The number of participants in the study indicate the strength of the study. However, there were some study limitations. While the foundation dentists were excellent at completing paperwork for participants they enrolled in the study, unfortunately accurate information regarding how many participants had been approached is not available, study information was distributed to patients on arrival at the practice and the dentist was not necessarily told how many patients had declined the information. However, there was a good age and gender distribution which was similar to UK population data, although whether the participant population was biased or not cannot be determined. The data were also collected by a large number of dentists, which is hard to avoid when collecting such a large dataset. However, the dentists were all at the same stage of their dental career, having recently qualified and within their first year of dental practice, and they received the same training at the same time; thus, the dentists had exactly the same experience of using the scoring indices. Competence with the indices was tested in a clinical situation with trainers, the study dentists being assessed against the scores generated by the trainers and re-trained where their scores deviated until agreement was reached and the study dentists were confident. In addition, the study dentists were supported in their practices at the start of the study to ensure they were scoring correctly and completing study paperwork as indicated.

The study could also have asked more oral health quality of life questions, but when designing the study there were concerns about the length of time the questionnaire would take to complete and that it should not be too daunting for study participants. In interpreting the findings, it is important to realise that questionnaire responses about oral conditions and clinical measurements are, unavoidably, not identical; bleeding on brushing and bleeding on probing, for example. Also, when patients grossly over- or under-estimate prevalence, it must be recognised that this is relative to the threshold chosen for positivity of the clinical condition, for example whether this is 4 mm or 3 mm. Nevertheless, while changing the threshold for maximum gingival recession to more than 3 mm greatly affects the proportion positive for gingival recession, it only slightly affects sensitivity and specificity and cannot affect U/mn.
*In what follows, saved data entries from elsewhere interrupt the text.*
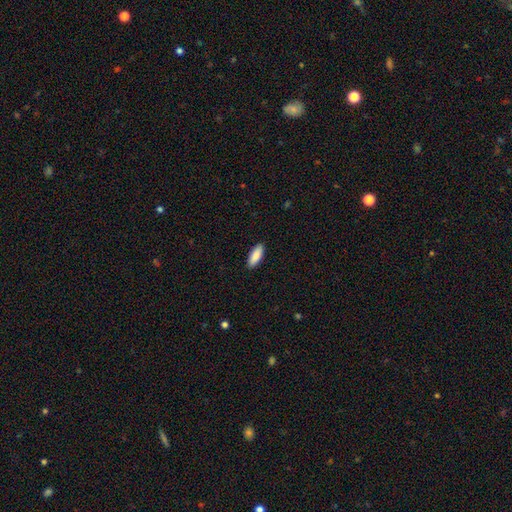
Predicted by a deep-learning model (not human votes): Morphology: type=smooth (88%); roundness=in between (71%); merging=none (90%).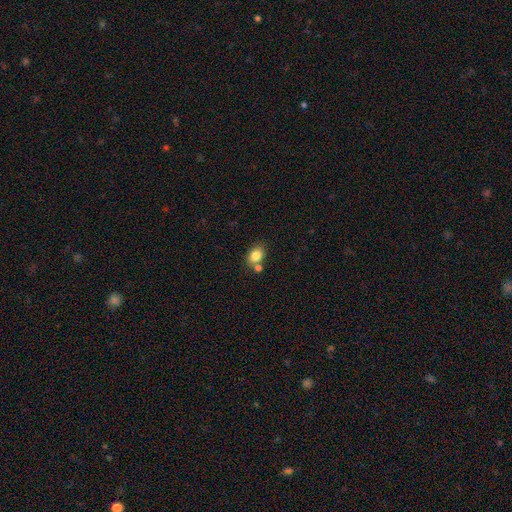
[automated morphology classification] smooth-or-featured: smooth: 82% | star or artifact: 10% | featured or disk: 8%
  how-rounded: in between: 60% | round: 38% | cigar-shaped: 1%
  merging: none: 61% | merger: 23% | minor disturbance: 12% | major disturbance: 3%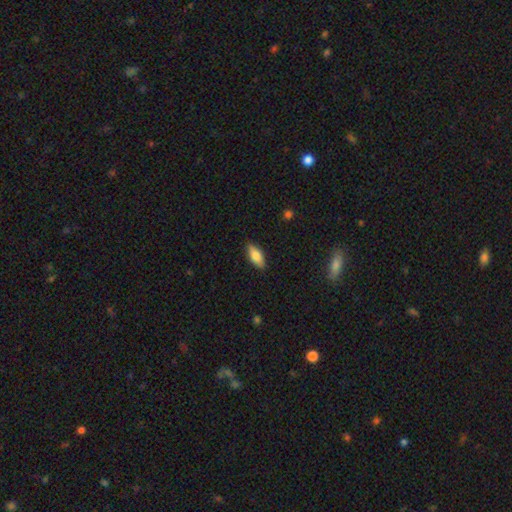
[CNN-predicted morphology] This appears to be a smooth galaxy with no disk features (75%) that is in between round and cigar-shaped (78%). Merging: none (88%).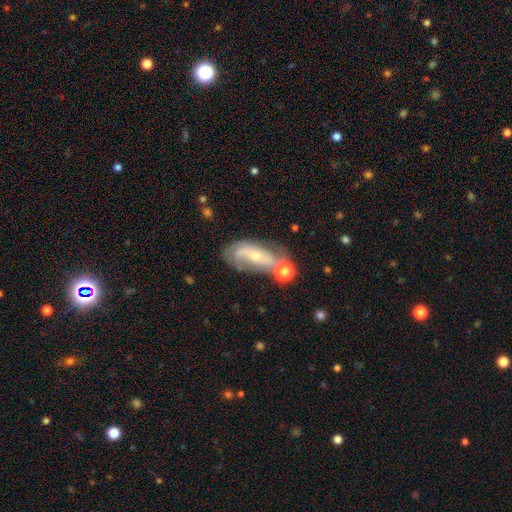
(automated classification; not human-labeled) This appears to be a featured or disk galaxy (66%) with no bar (51%), spiral arms (76%) and a small central bulge (59%). Merging: none (48%).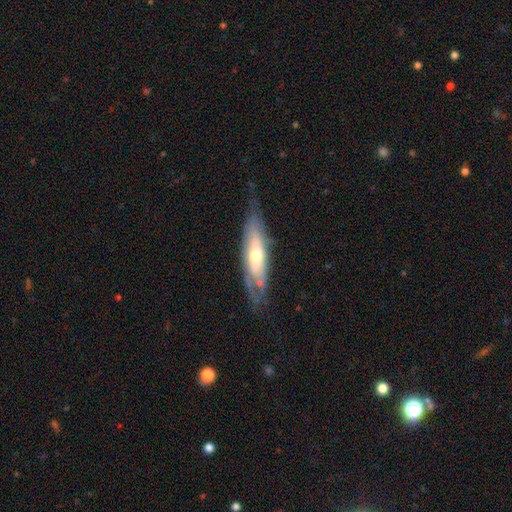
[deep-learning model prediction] smooth-or-featured: featured or disk: 61% | smooth: 33% | star or artifact: 6%
  disk-edge-on: no: 55% | yes: 45%
  merging: none: 60% | minor disturbance: 26% | major disturbance: 12% | merger: 2%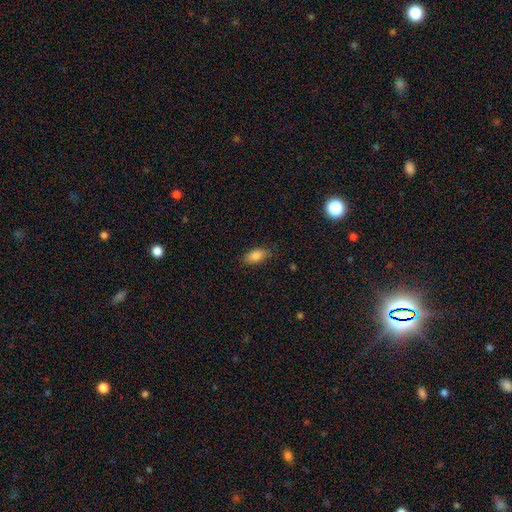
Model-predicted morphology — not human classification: A smooth galaxy with no disk features (85%) that is in between round and cigar-shaped (90%).

Vote fractions:
- Smooth or featured? smooth: 85% / star or artifact: 8% / featured or disk: 7%
- How rounded? in between: 90% / cigar-shaped: 6% / round: 4%
- Merging? none: 83% / minor disturbance: 13% / major disturbance: 3% / merger: 1%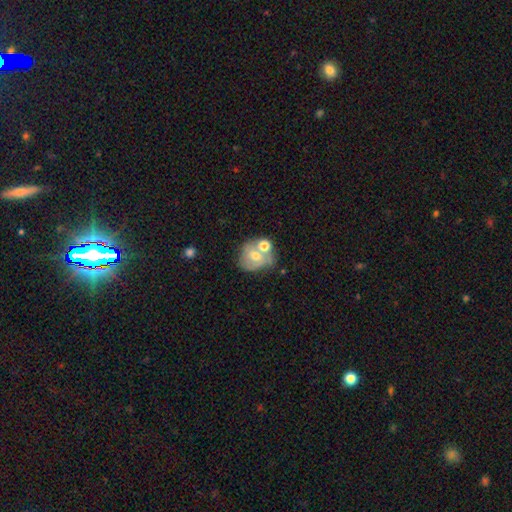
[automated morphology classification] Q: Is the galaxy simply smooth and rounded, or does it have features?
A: smooth — 49%.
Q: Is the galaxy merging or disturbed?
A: merger — 37%.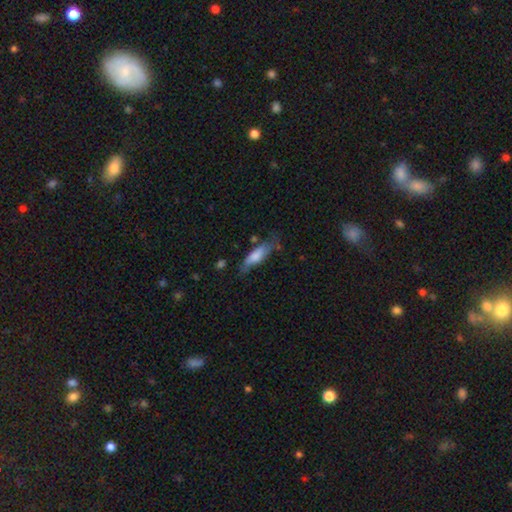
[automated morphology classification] A smooth galaxy with no disk features (70%) that is in between round and cigar-shaped (51%). Merging: none (56%).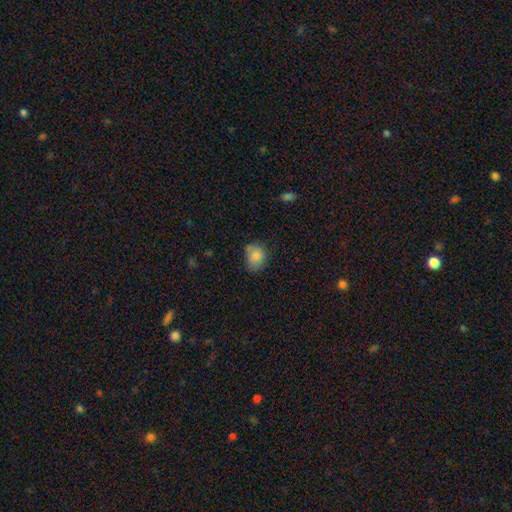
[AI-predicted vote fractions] The model was most divided on "how rounded": round: 50%, in between: 49%, cigar-shaped: 1%. More confident: smooth or featured — smooth (83%); merging — none (61%).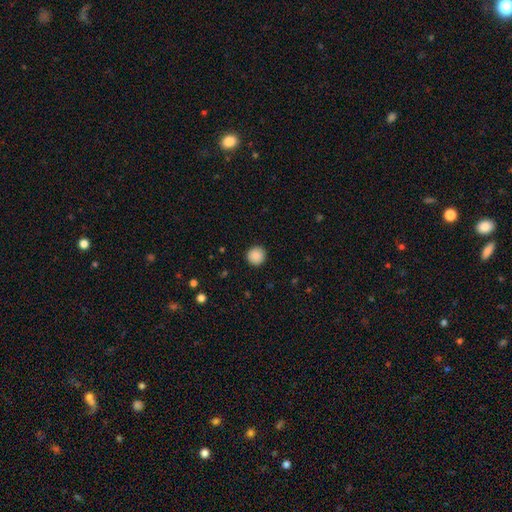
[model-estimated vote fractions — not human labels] Q: Smooth or featured?
A: smooth (89%); runner-up: star or artifact (8%)
Q: How rounded?
A: round (95%); runner-up: in between (4%)
Q: Merging?
A: none (92%); runner-up: minor disturbance (5%)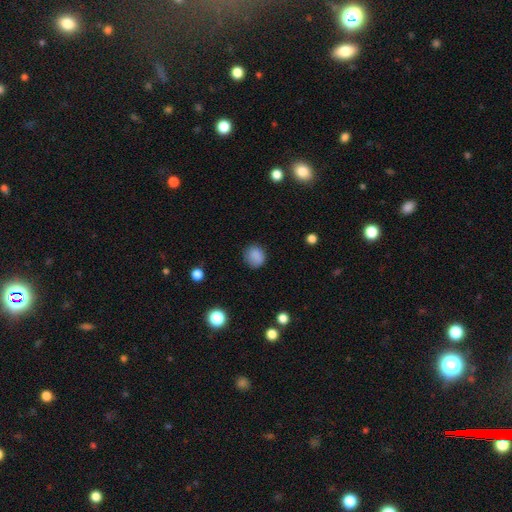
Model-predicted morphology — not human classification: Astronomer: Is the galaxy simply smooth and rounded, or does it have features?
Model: smooth — 86%.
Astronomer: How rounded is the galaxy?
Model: round — 83%.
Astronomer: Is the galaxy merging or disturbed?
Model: none — 82%.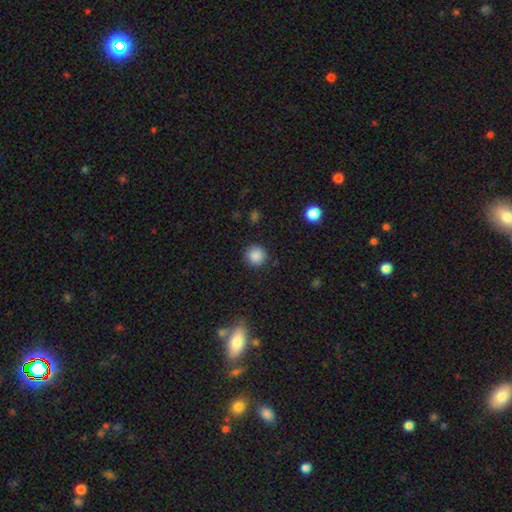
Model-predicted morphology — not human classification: type=smooth (86%); roundness=round (95%); merging=none (90%).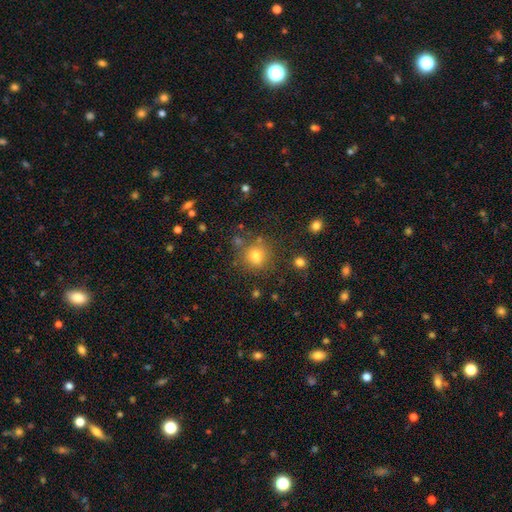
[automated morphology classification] The model was most divided on "how rounded": round: 80%, in between: 19%, cigar-shaped: 1%. More confident: smooth or featured — smooth (76%); merging — none (75%).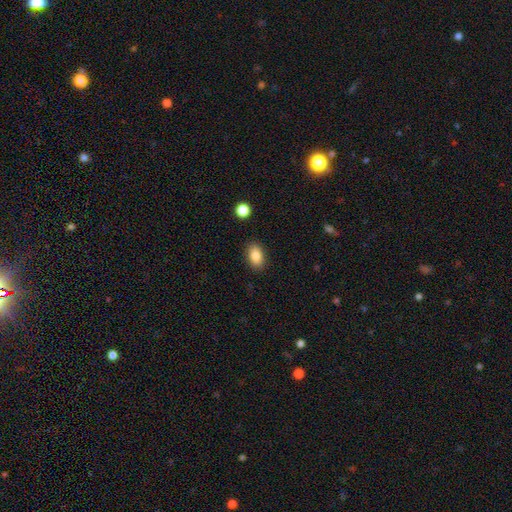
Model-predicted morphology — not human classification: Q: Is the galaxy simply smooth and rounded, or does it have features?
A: smooth — 85%.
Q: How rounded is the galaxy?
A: in between — 88%.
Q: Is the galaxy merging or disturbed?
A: none — 87%.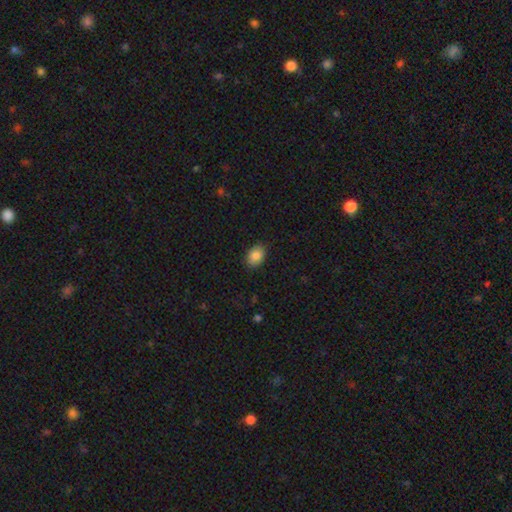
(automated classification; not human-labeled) A smooth galaxy with no disk features (86%) that is in between round and cigar-shaped (78%).

Vote fractions:
- Smooth or featured? smooth: 86% / star or artifact: 8% / featured or disk: 6%
- How rounded? in between: 78% / round: 21% / cigar-shaped: 1%
- Merging? none: 87% / minor disturbance: 10% / major disturbance: 2% / merger: 1%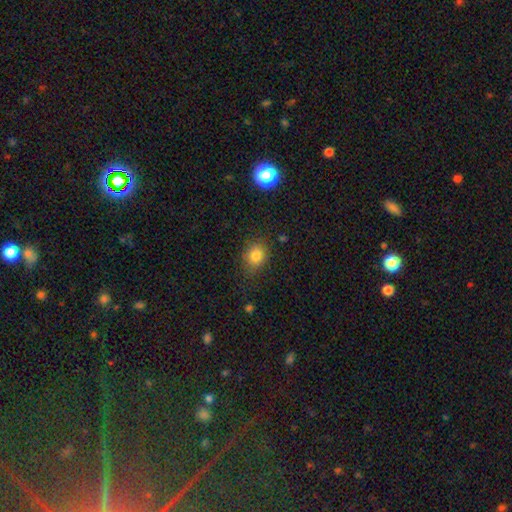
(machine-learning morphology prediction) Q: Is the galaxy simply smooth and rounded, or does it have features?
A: smooth — 81%.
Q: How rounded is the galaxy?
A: round — 59%.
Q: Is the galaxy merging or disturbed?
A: none — 78%.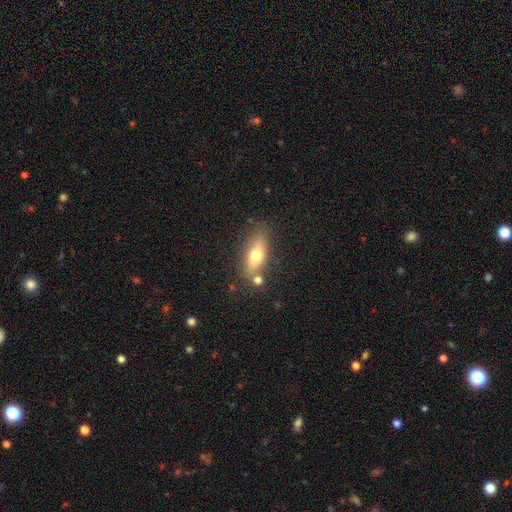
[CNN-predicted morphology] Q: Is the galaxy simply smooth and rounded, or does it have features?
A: smooth — 69%.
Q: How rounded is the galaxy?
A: in between — 71%.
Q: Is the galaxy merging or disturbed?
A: none — 69%.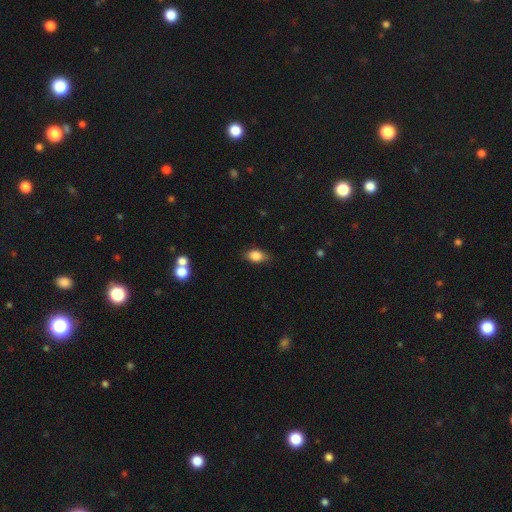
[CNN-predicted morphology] Smooth or featured: smooth — 84% (star or artifact — 8%)
How rounded: in between — 83% (round — 13%)
Merging: none — 77% (minor disturbance — 18%)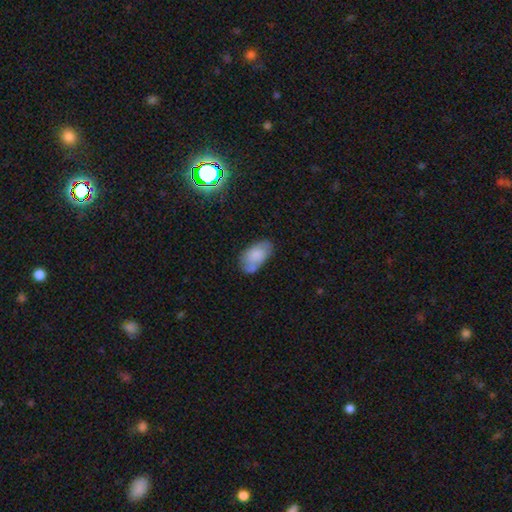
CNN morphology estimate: smooth-or-featured: smooth: 74% | featured or disk: 19% | star or artifact: 7%
  how-rounded: in between: 94% | round: 4% | cigar-shaped: 2%
  merging: none: 56% | minor disturbance: 25% | merger: 12% | major disturbance: 7%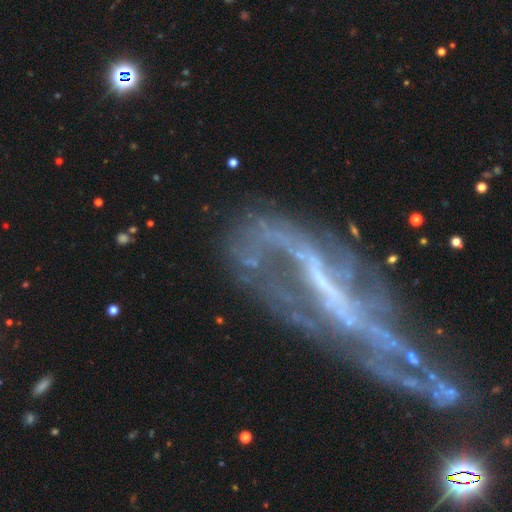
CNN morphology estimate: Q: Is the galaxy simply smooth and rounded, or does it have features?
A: featured or disk — 77%.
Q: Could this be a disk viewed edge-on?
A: no — 90%.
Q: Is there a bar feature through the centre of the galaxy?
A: strong — 51%.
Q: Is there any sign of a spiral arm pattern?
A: yes — 59%.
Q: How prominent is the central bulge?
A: none — 53%.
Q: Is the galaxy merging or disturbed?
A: none — 44%.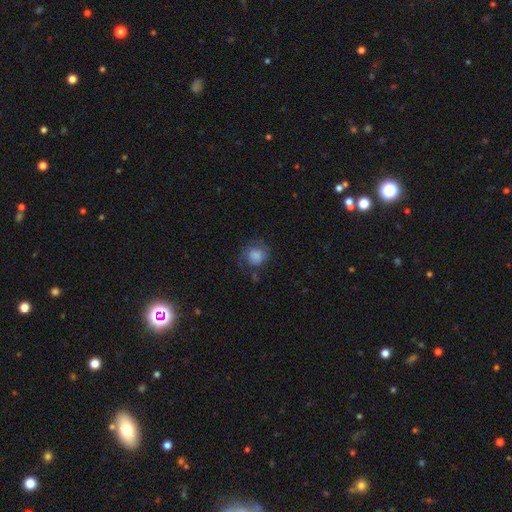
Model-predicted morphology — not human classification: Smooth or featured? Predicted: smooth (p=0.79). How rounded? Predicted: round (p=0.82). Merging? Predicted: none (p=0.59).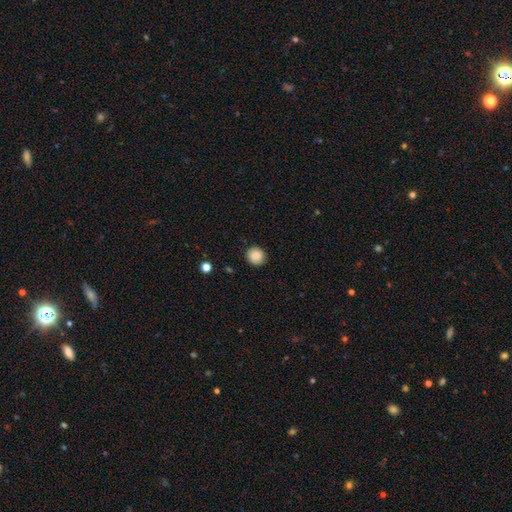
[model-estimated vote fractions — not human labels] Overall: smooth (87%). How rounded: round (91%). Merging: none (89%).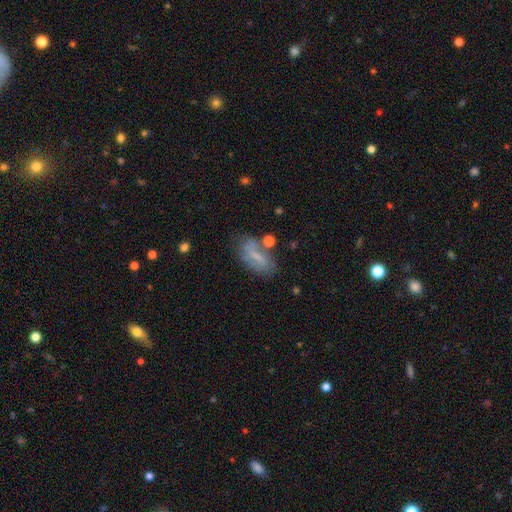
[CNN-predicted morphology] smooth 50%, featured or disk 41%, star or artifact 10%. Down the decision tree: merging — none (60%).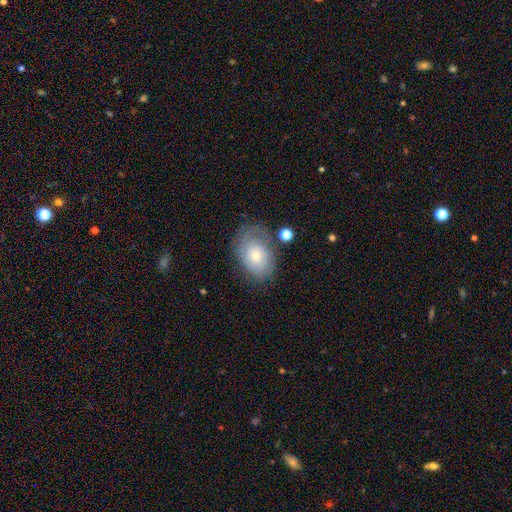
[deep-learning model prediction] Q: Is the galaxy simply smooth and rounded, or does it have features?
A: smooth — 47%.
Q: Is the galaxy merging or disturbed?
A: none — 65%.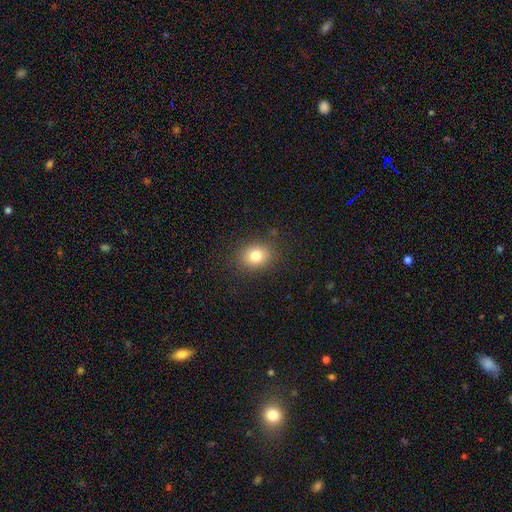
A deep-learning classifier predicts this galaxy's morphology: A smooth galaxy with no disk features (80%) that is round (59%).

Vote fractions:
- Smooth or featured? smooth: 80% / star or artifact: 12% / featured or disk: 8%
- How rounded? round: 59% / in between: 40% / cigar-shaped: 1%
- Merging? none: 87% / minor disturbance: 9% / major disturbance: 3% / merger: 1%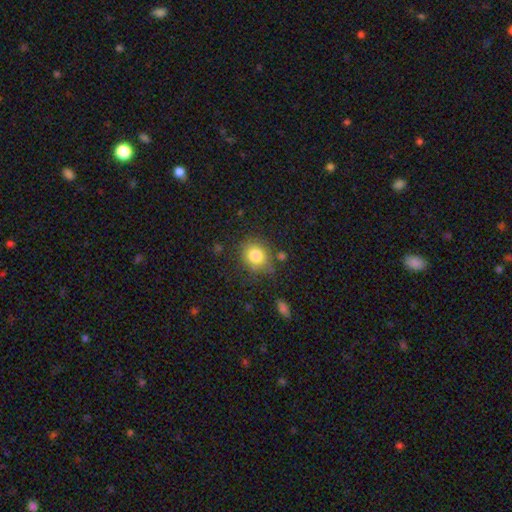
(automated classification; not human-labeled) smooth 81%, star or artifact 10%, featured or disk 9%. Down the decision tree: how rounded — round (72%); merging — none (73%).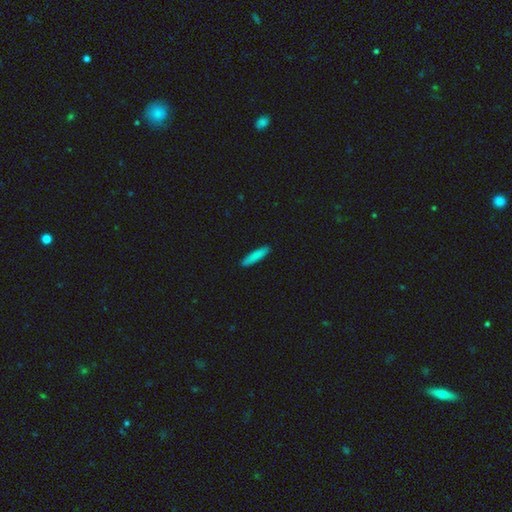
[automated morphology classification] Smooth or featured: smooth — 85% (featured or disk — 9%)
How rounded: cigar-shaped — 86% (in between — 12%)
Merging: none — 91% (minor disturbance — 7%)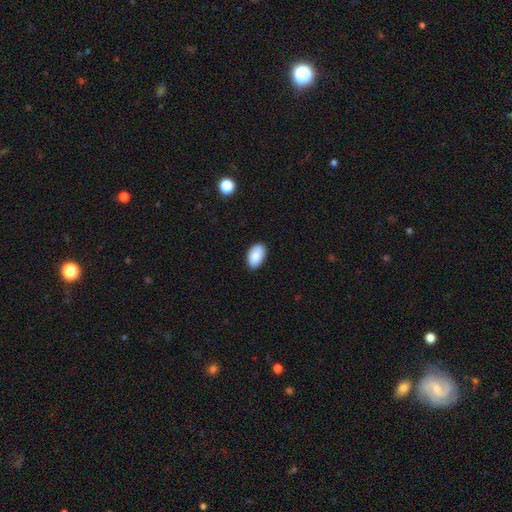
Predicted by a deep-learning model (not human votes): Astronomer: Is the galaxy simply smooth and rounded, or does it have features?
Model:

Taken together, the findings from the study reported here demonstrate that the periodontal health, oral health in general, and self-reported oral hygiene practices of these regular NHS dentist attendees was good and the positive, mostly strong associations between self-reported and clinically-detected conditions indicates that these patients were educated and aware of their oral health. This is particularly encouraging as this study cohort were NHS patients. However, the study did identify that, even in this group, participants were not particularly confident about tooth wear and not able to readily determine if they had it or not. This is an important finding as tooth wear is increasing and the cumulative effects of tooth wear over time can negatively impact function, appearance and be responsible for DH in the long-term. Dentists need to regularly assess the presence (or absence) of tooth wear and, if present, inform the patients about its aetiology and appearance. GDPs also need to focus on prevention of tooth wear and patient awareness. Even in this population, who were being well looked after, tooth wear and the other oral conditions examined were under-reported, emphasising the need for dental professionals to continually try to educate their patients about their teeth and gums and the consequences of failing to look after them.